Healing of Bone Lesions with 1,25-Dihydroxyvitamin D3in the Young X-Linked Hypophosphatemic Male Mouse*

Abstract

The χ-linked hypophosphatemic (Hyp) mouse presents with biochemical and skeletal abnormalities similar to those of human vitamin D-resistant rickets and hence is considered as a model of the human disease. In an attempt to correct osteomalacia, young (21-day-old) mutant male mice were infused continuously for 4 weeks with 1,25-dihydroxyvitamin D₃ [1,25-(OH)₂D₃; 0.05–0.25 μg/kg·day]. Mineral and skeletal changes were assessed by serum, urinary, and bone ash concentrations of calcium, phosphorus, and magnesium and by histomorphometric analysis of bone formation measured on histological sections of tetracycline dual labeled undecalcified caudal vertebrae. Treatment with 1,25-(OH)₂D₃ produced a dose-dependent elevation of serum phosphorus that could be assigned to increased intestinal phosphate absorption. Concomitantly, epiphyseal, endosteal, and periosteal bone mineralization were improved in correlation with both the dosage of 1,25-(OH)₂D₃ and the serum phosphorus level.

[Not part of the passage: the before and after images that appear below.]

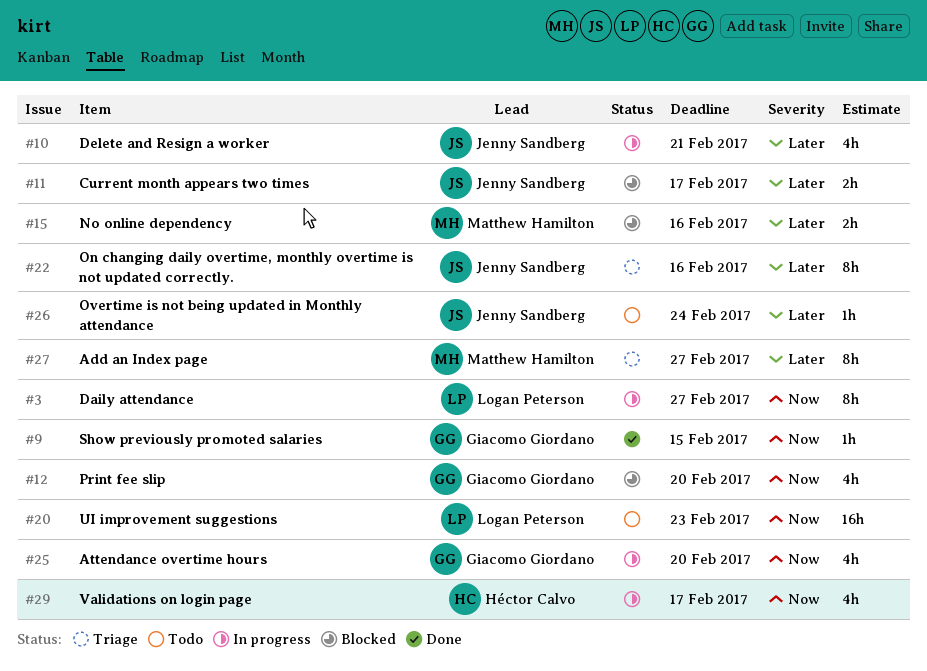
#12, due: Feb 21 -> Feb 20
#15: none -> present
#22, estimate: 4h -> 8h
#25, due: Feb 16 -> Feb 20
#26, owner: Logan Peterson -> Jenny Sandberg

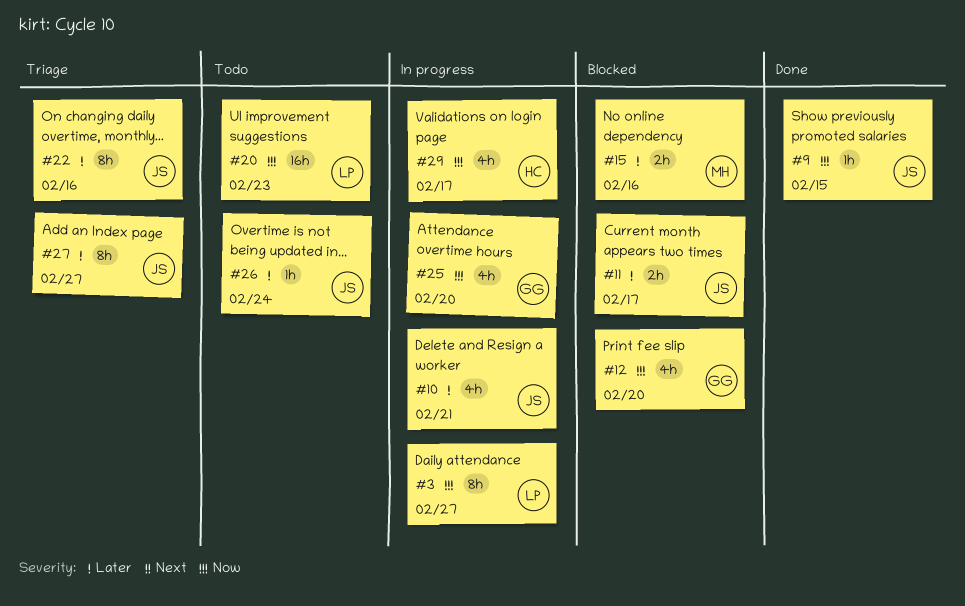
#9, owner: Giacomo Giordano -> Jenny Sandberg
#27, owner: Matthew Hamilton -> Jenny Sandberg

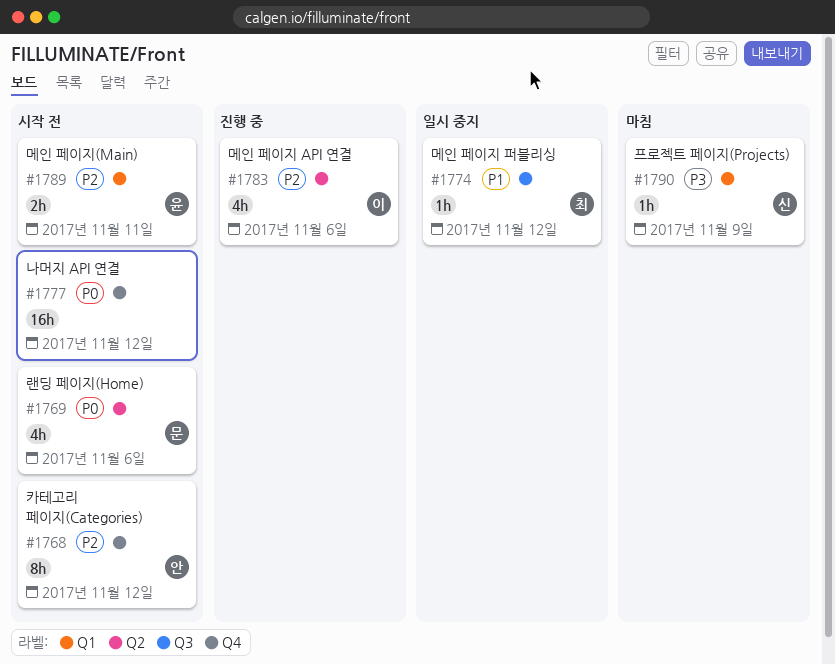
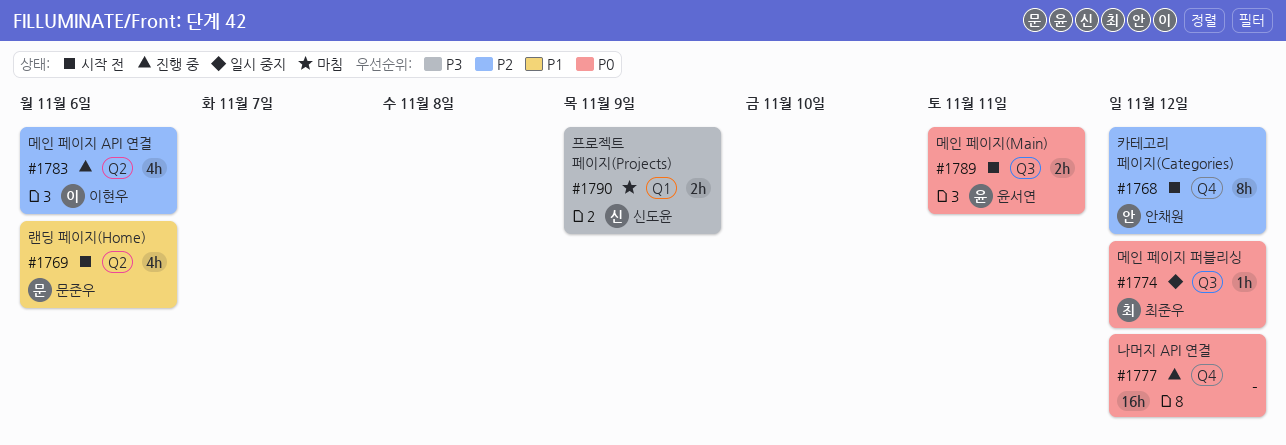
#1769, priority: P0 -> P1
#1774, priority: P1 -> P0
#1777, status: 시작 전 -> 진행 중
#1789, priority: P2 -> P0
#1789, label: Q1 -> Q3
#1790, estimate: 1h -> 2h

Normalization of serum calcium and phosphorus but not of urinary phosphate excretion were achieved together with complete healing of bone mineralization when the highest doses of 1,25-(OH)₂D₃ (0.175 –0.25 μg/kg·day) were given. The data show that rickets and osteomalacia, which characterize the young Hyp mouse, can be healed by 1,25-(OH)₂D₃ in doses high enough to normalize serum mineral concentrations. Unlike the renal phosphate leak, the phenotypic expression of the Hyp gene pertaining to bone mineralization is then corrected by 1,25-(OH)₂D₃ supplementation.